Des Bissle Arc de Triomphe…

Der Oberst von Perfall war drahtig und klein. Er kommandierte das berühmte 17er Reiterregiment in Bamberg. Dass ihm Onkel Wolfgang Thüngen als Adjutant beigestellt worden war, ist ein Beweis dafür, dass man auch in der Heeresleitung Sinn für Humor hatte, denn der Gute war über 2 Meter groß und wog zweieinhalb Zentner aufgebrochen. Wenn die beiden auf dem Exerzierplatz erschienen, war es schwierig die Disziplin der Truppe zu wahren, denn sie gaben einfach gemeinsam eine Witzblattfigur ab. Dem Obersten hat das nicht geschadet, er stieg zum General auf, Onkel Wolfgang aber zog sich auf sein Schlösschen in der Rhön zurück. Kenner der Materie behaupteten, es wirkte wie aufgebläht, wenn er anwesend war.

Er hätte dort mit seiner Frau ein ruhiges Leben geführt, wenn nicht seine Schwestern ein Wohnrecht auf dem Heilsberg gehabt hätten. Die drei Schwestern waren allesamt erstaunliche Damen, und Onkel Wolfgang dankte seinem Schöpfer allmorgendlich auf den Knien dafür, dass zwei davon verheiratet waren und nur selten von ihrem Wohnrecht Gebrauch machten. Eine aber, o weh, blieb unverheiratet und ging ihrem Bruder durch ihre Frömmigkeit und ständige Anwesenheit ganz gehörig auf den Keks.

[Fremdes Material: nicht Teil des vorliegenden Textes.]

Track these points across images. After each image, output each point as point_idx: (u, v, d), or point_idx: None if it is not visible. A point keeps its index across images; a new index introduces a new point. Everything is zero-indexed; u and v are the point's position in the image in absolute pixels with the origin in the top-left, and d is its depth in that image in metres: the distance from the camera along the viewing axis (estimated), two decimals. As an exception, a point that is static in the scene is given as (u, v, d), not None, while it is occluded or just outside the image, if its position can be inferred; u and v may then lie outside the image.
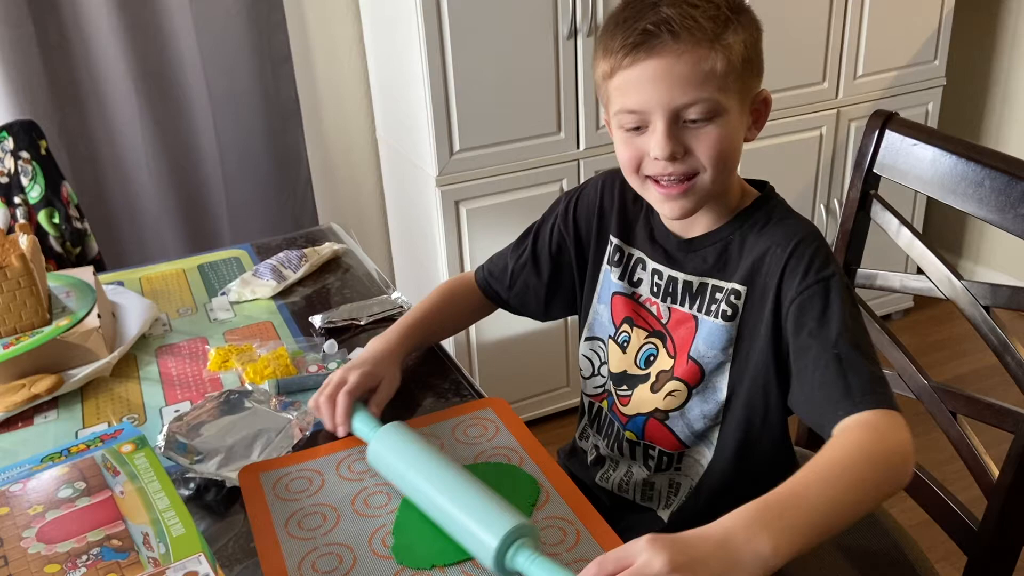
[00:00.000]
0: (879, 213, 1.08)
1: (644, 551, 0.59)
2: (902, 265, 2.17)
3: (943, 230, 2.64)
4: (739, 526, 0.62)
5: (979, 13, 2.38)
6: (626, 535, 0.71)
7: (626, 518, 0.94)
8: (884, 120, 1.05)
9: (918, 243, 1.03)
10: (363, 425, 0.86)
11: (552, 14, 1.73)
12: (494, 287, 1.05)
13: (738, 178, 0.88)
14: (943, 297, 0.99)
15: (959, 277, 0.97)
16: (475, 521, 0.70)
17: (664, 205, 0.83)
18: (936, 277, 1.00)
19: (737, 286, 0.84)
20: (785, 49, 1.99)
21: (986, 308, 0.94)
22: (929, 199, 2.31)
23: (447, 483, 0.74)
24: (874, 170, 1.07)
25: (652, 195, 0.84)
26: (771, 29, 1.90)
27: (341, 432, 0.88)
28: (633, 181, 0.85)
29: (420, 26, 1.65)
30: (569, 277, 1.00)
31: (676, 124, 0.78)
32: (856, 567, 1.04)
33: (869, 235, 1.12)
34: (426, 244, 1.93)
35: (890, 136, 1.05)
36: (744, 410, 0.86)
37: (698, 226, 0.87)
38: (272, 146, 2.03)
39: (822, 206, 2.19)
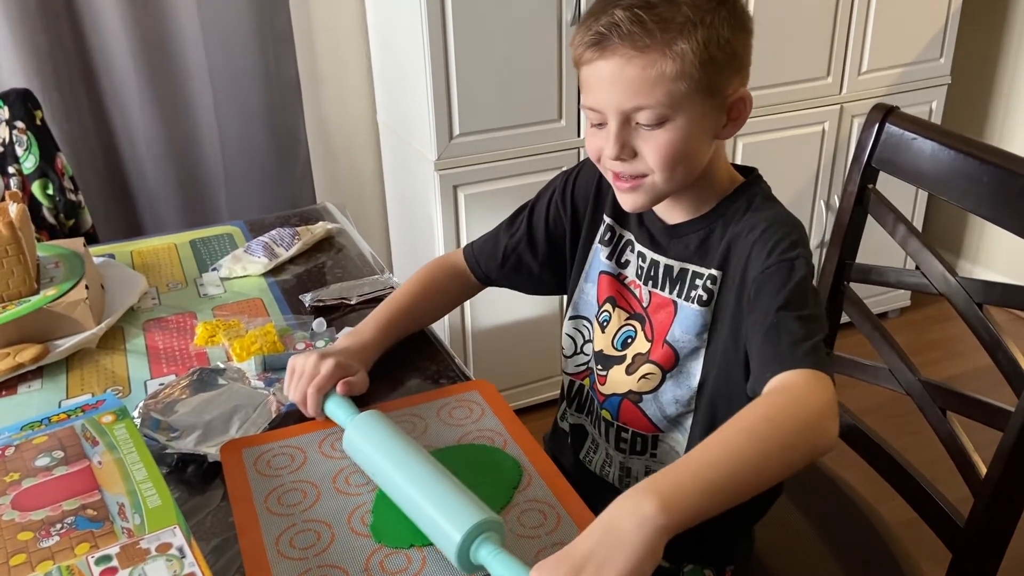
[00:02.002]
0: (876, 208, 1.07)
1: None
2: (899, 263, 2.16)
3: (943, 230, 2.63)
4: (622, 500, 0.61)
5: (986, 12, 2.36)
6: None
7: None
8: (884, 114, 1.04)
9: (914, 239, 1.02)
10: (339, 410, 0.85)
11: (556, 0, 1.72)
12: (484, 266, 1.04)
13: (726, 165, 0.88)
14: (937, 293, 0.98)
15: (954, 273, 0.96)
16: (441, 514, 0.68)
17: (619, 196, 0.86)
18: (931, 273, 0.99)
19: (714, 272, 0.85)
20: (790, 43, 1.97)
21: (979, 305, 0.93)
22: (930, 199, 2.30)
23: (418, 475, 0.73)
24: (872, 164, 1.06)
25: (612, 184, 0.86)
26: (776, 23, 1.92)
27: (313, 413, 0.87)
28: (600, 169, 0.87)
29: (423, 8, 1.64)
30: (562, 255, 1.00)
31: (628, 125, 0.80)
32: (841, 563, 1.04)
33: (867, 232, 1.11)
34: (424, 228, 1.92)
35: (890, 130, 1.04)
36: (714, 397, 0.86)
37: (682, 212, 0.87)
38: (271, 125, 2.02)
39: (822, 202, 2.18)
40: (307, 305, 1.12)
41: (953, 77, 2.21)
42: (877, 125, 1.04)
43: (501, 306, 1.94)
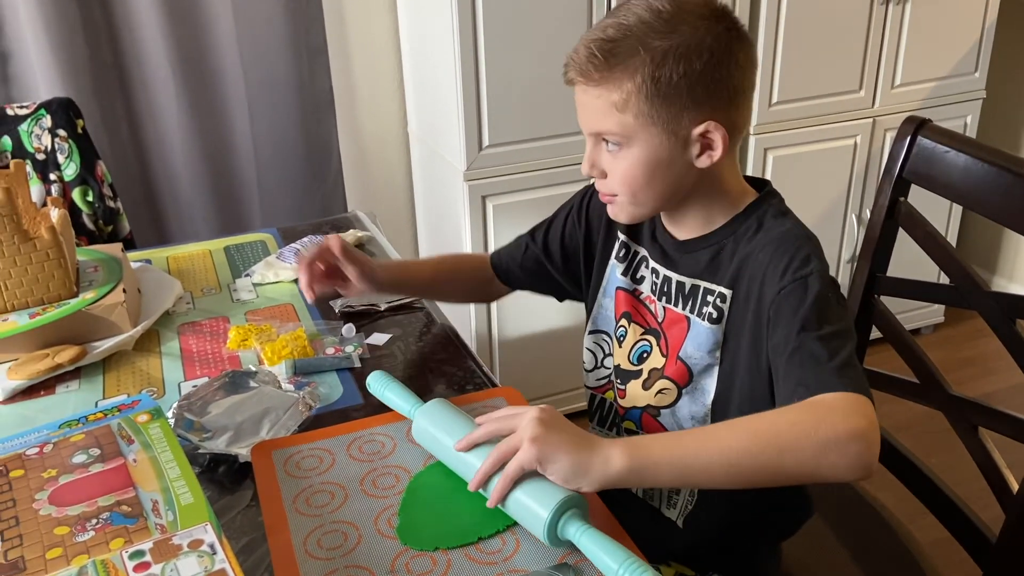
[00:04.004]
0: (908, 221, 1.07)
1: (527, 412, 0.71)
2: (932, 278, 2.13)
3: (977, 246, 2.59)
4: (604, 445, 0.70)
5: (1022, 26, 2.33)
6: (638, 538, 0.72)
7: (641, 523, 0.94)
8: (917, 126, 1.04)
9: (947, 252, 1.01)
10: (402, 400, 0.86)
11: (586, 12, 1.73)
12: (508, 270, 1.08)
13: (737, 180, 0.88)
14: (971, 308, 0.97)
15: (986, 287, 0.95)
16: (525, 493, 0.71)
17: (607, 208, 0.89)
18: (964, 287, 0.98)
19: (724, 289, 0.85)
20: (822, 56, 1.96)
21: (1014, 321, 0.91)
22: (964, 214, 2.27)
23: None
24: (904, 176, 1.05)
25: None
26: (808, 36, 1.91)
27: (308, 294, 0.98)
28: None
29: (455, 21, 1.66)
30: (576, 266, 1.02)
31: (599, 147, 0.84)
32: (869, 579, 1.03)
33: (899, 246, 1.10)
34: (452, 237, 1.94)
35: (922, 143, 1.03)
36: (733, 415, 0.85)
37: (693, 228, 0.88)
38: (305, 136, 2.05)
39: (854, 216, 2.16)
40: (337, 311, 1.13)
41: (988, 91, 2.18)
42: (909, 138, 1.04)
43: (528, 317, 1.94)
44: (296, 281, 1.22)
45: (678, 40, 0.77)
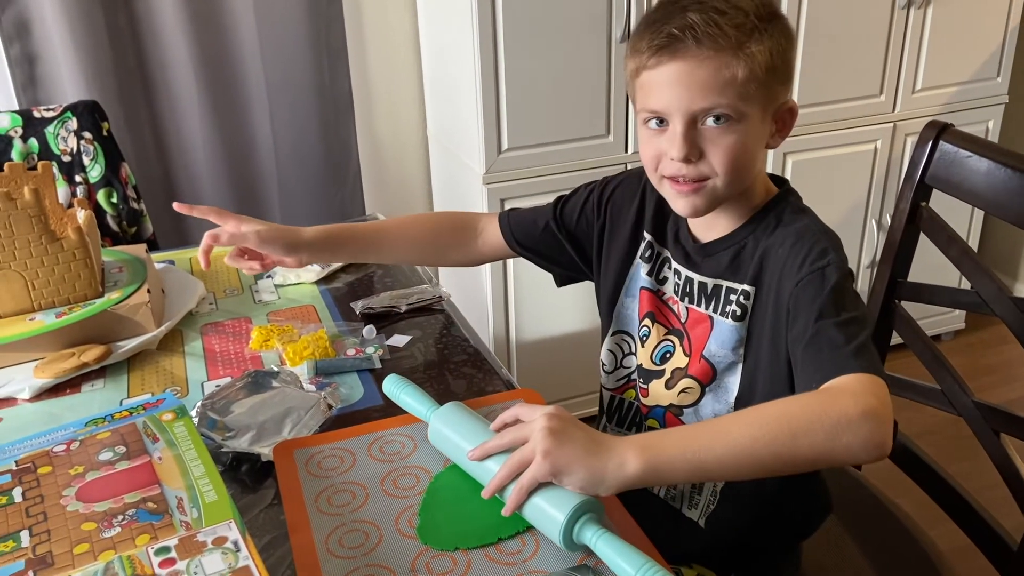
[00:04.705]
0: (929, 226, 1.06)
1: (537, 421, 0.70)
2: (952, 284, 2.12)
3: (999, 251, 2.57)
4: (619, 445, 0.69)
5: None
6: (658, 539, 0.72)
7: (662, 524, 0.94)
8: (938, 131, 1.03)
9: (969, 258, 1.00)
10: (418, 404, 0.87)
11: (606, 16, 1.73)
12: (518, 234, 1.06)
13: (763, 179, 0.88)
14: (992, 313, 0.96)
15: (1009, 293, 0.94)
16: (541, 498, 0.71)
17: (677, 201, 0.85)
18: (986, 293, 0.97)
19: (747, 287, 0.85)
20: (843, 61, 1.95)
21: (1036, 326, 0.91)
22: (986, 219, 2.25)
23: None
24: (926, 181, 1.05)
25: (667, 191, 0.86)
26: (829, 40, 1.90)
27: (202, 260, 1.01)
28: (652, 177, 0.87)
29: (475, 24, 1.67)
30: (585, 252, 1.02)
31: (694, 127, 0.80)
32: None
33: (920, 252, 1.10)
34: (469, 241, 1.94)
35: (944, 147, 1.03)
36: None
37: (717, 229, 0.88)
38: (324, 138, 2.07)
39: (874, 221, 2.15)
40: (358, 312, 1.14)
41: (1010, 96, 2.16)
42: (931, 142, 1.03)
43: (546, 319, 1.95)
44: (317, 283, 1.24)
45: (776, 13, 0.80)
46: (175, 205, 1.03)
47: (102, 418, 0.83)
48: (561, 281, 1.10)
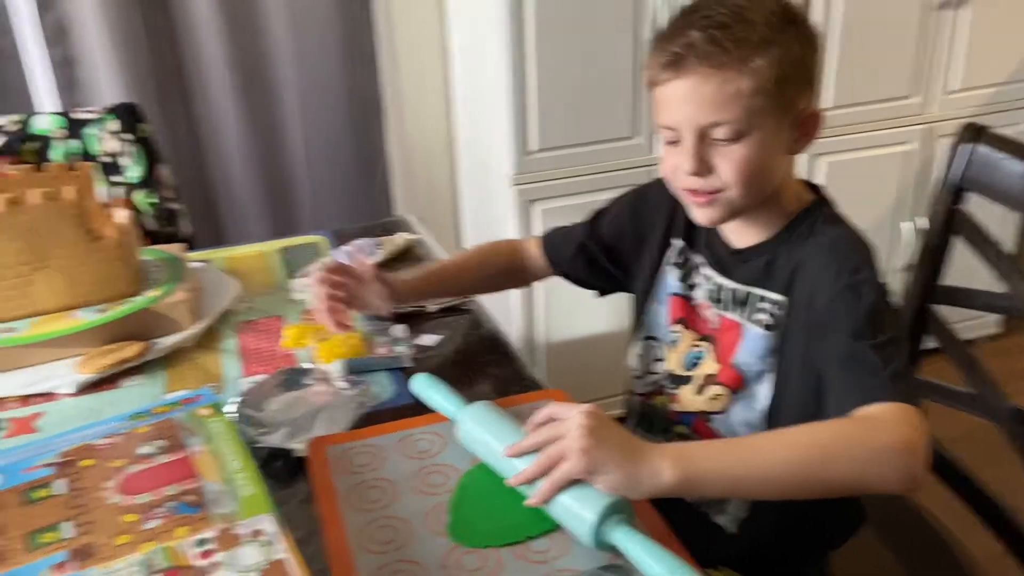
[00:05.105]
0: (965, 229, 1.05)
1: (574, 419, 0.70)
2: (986, 287, 2.08)
3: (1037, 256, 2.52)
4: (654, 452, 0.69)
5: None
6: (689, 547, 0.72)
7: (689, 529, 0.94)
8: (974, 133, 1.02)
9: (1004, 261, 0.99)
10: (447, 402, 0.88)
11: (633, 17, 1.73)
12: (557, 255, 1.08)
13: (795, 184, 0.88)
14: (1029, 317, 0.95)
15: (1047, 297, 0.93)
16: (571, 497, 0.71)
17: (694, 212, 0.86)
18: (1022, 296, 0.96)
19: (779, 297, 0.85)
20: (875, 61, 1.93)
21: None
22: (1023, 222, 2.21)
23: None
24: (961, 184, 1.04)
25: (686, 202, 0.87)
26: (861, 40, 1.89)
27: (330, 323, 0.97)
28: (672, 188, 0.88)
29: (503, 26, 1.68)
30: (625, 260, 1.03)
31: (703, 141, 0.81)
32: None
33: (956, 255, 1.08)
34: (498, 242, 1.95)
35: (980, 150, 1.01)
36: (790, 422, 0.85)
37: (750, 236, 0.88)
38: (354, 140, 2.09)
39: (906, 224, 2.12)
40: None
41: (1050, 97, 2.13)
42: (967, 145, 1.02)
43: (573, 320, 1.95)
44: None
45: (785, 19, 0.79)
46: (329, 322, 1.00)
47: (142, 413, 0.85)
48: (602, 294, 1.11)
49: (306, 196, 2.09)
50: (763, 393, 0.86)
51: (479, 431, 0.82)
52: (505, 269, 1.11)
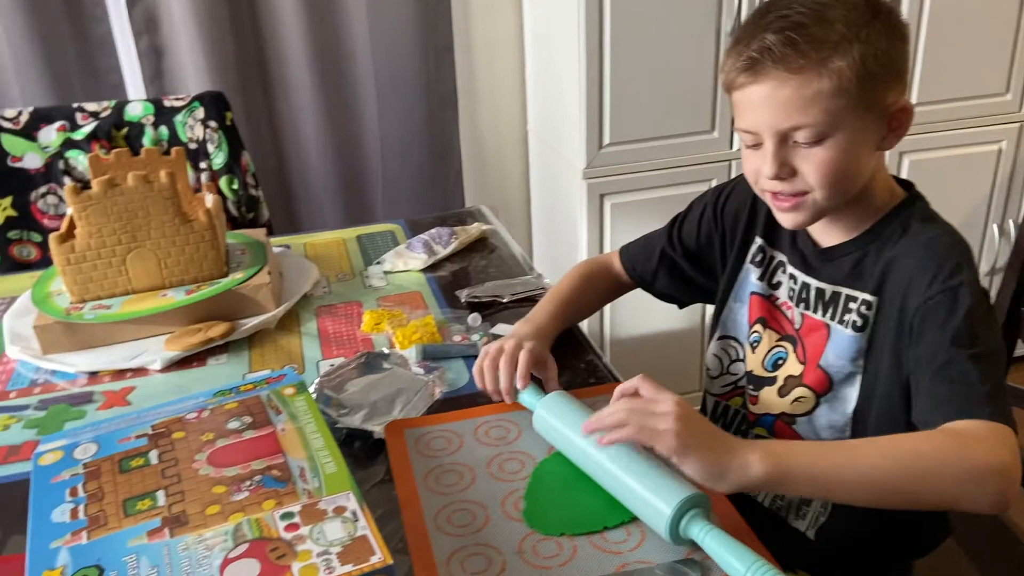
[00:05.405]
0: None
1: (668, 399, 0.71)
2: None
3: None
4: (743, 445, 0.69)
5: None
6: (768, 548, 0.71)
7: (765, 532, 0.93)
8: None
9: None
10: (525, 392, 0.89)
11: (716, 8, 1.70)
12: (639, 269, 1.07)
13: (884, 180, 0.85)
14: None
15: None
16: (648, 489, 0.71)
17: (780, 215, 0.84)
18: None
19: (869, 297, 0.82)
20: (965, 56, 1.86)
21: None
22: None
23: (616, 451, 0.75)
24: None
25: (770, 204, 0.85)
26: (950, 34, 1.82)
27: (508, 399, 0.89)
28: (756, 190, 0.86)
29: (581, 19, 1.67)
30: (710, 264, 1.01)
31: (785, 145, 0.79)
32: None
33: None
34: (568, 235, 1.95)
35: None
36: (875, 425, 0.83)
37: (836, 234, 0.86)
38: (428, 132, 2.11)
39: (995, 226, 2.03)
40: (463, 300, 1.17)
41: None
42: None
43: (640, 318, 1.93)
44: (423, 271, 1.27)
45: (869, 12, 0.76)
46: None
47: (229, 390, 0.88)
48: (681, 306, 1.10)
49: (379, 186, 2.12)
50: (850, 396, 0.84)
51: (554, 420, 0.82)
52: (606, 290, 1.11)
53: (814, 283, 0.87)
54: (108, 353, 1.07)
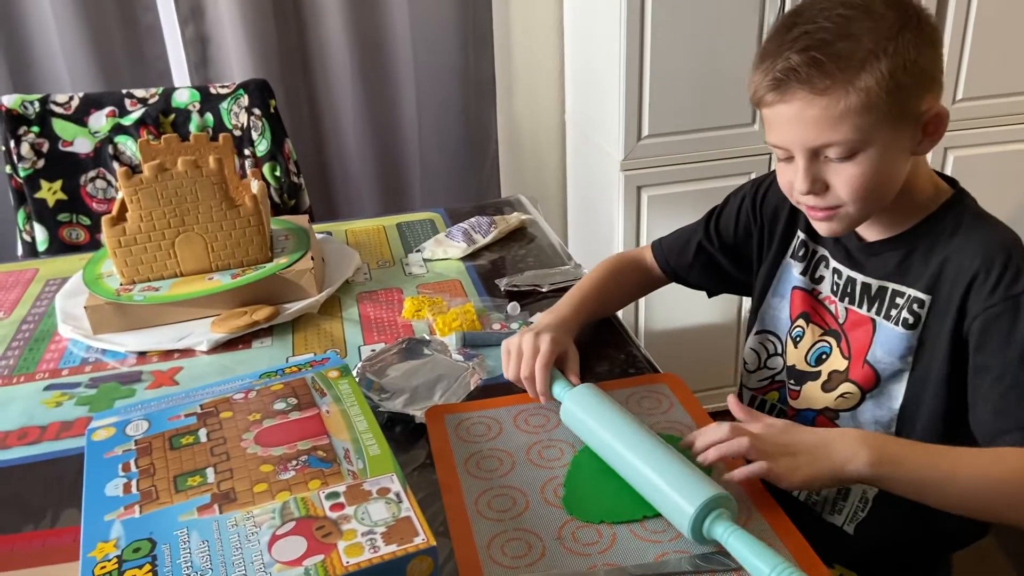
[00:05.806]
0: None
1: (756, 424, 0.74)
2: None
3: None
4: (848, 436, 0.71)
5: None
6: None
7: (800, 527, 0.93)
8: None
9: None
10: (554, 385, 0.89)
11: (759, 6, 1.69)
12: (672, 263, 1.07)
13: (928, 176, 0.84)
14: None
15: None
16: (672, 487, 0.71)
17: (816, 225, 0.84)
18: None
19: (920, 294, 0.81)
20: (1011, 51, 1.82)
21: None
22: None
23: (642, 447, 0.76)
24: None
25: (806, 213, 0.85)
26: (996, 28, 1.78)
27: (544, 400, 0.89)
28: (791, 200, 0.86)
29: (623, 9, 1.66)
30: (747, 257, 1.01)
31: (816, 160, 0.78)
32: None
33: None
34: (604, 226, 1.95)
35: None
36: (923, 423, 0.82)
37: (881, 229, 0.85)
38: (466, 122, 2.12)
39: (1040, 224, 1.99)
40: (502, 289, 1.18)
41: None
42: None
43: (676, 311, 1.93)
44: (462, 260, 1.29)
45: (898, 23, 0.74)
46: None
47: (274, 372, 0.89)
48: (710, 295, 1.10)
49: (416, 174, 2.14)
50: (897, 393, 0.84)
51: (581, 414, 0.83)
52: (636, 284, 1.11)
53: (860, 278, 0.87)
54: (156, 334, 1.10)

Andauernd empfing sie irgendwelche hochgestellte Geistlichen, unter dem Oberkirchenrat tat sie es nicht. Und dann wurde Onkel Wolfgang mitsamt seiner Leibesfülle die engen Treppen zum Keller hinuntergeschickt, um Wein heraufzuholen.

Seinem Ärger machte er regelmäßig dadurch Luft, dass er die Propheten schmähte und zwar dann besonders innig, wenn er wusste, dass der geistliche Herr bereits im Haus war.

„Der Dunnerkeils Jesaja, und erschd der Jeremia-Fregger, Sau-Baruch, blöder, und den Scheiß Hessekiel, den kannst mid’n Daniel in aan Sack schdeggd, draufkhiem, es drifft immä den Richdichn!“

Seine Stimme grollte aus den Kellergewölben empor und der fromme Mann im Salon versuchte die peinliche Situation dadurch zu überspielen, dass er seine frommen Salbadereien schrie.

Onkel Wolfgang war also durchaus wählerisch wenn es darum ging, wen er mochte und wer ihm auf die Nerven ging. Als ihn die Nachricht erreichte, dass ein naher aber äußerst ungeliebter Verwandter in den Armen seiner Frau nach Erhalt der kirchlichen Tröstungen verstorben sei, meinte er nur:

„Jetzt tut uns der Kerl auch noch den Tort an und nimmt ein gottseliges Ende!“

In seinen jungen Jahren, noch unverheiratet, hatte Onkel Wolfgang eine Reise nach Paris unternommen.

Paris: Kultur, Esprit, Flair, Kunst, jaja, das gab es auch, aber Paris hatte eben auch ein G‘schmäckle, wenn ein junger Mann da alleine hinfuhr.

Als er wieder nach Hause in die Rhön zurückkam, war die Gesamtfamilie gespannt wie ein Flitzebogen. Man erwartete eine genaue Reisebeschreibung und erhoffte sich dabei Hinweise auf das Vermutete, jedoch Unaussprechliche.

„Na, wie war’s denn?“ „Jetzt erzähl halt!“ „Wirst ja nicht die ganze Zeit im Louvre rumgelaufen sein, oder?“ Bei diesem Sturm der Fragen blieb Wolfgang ganz ruhig und schließlich sagte er nur dies:

„Des Bissle Arc de Triompf, und sonst is’s wie draus Grombühl!“

Für Nichtfranken: Grombühl war damals der Teil Würzburgs, den man euphemistisch als Problemviertel bezeichnen würde.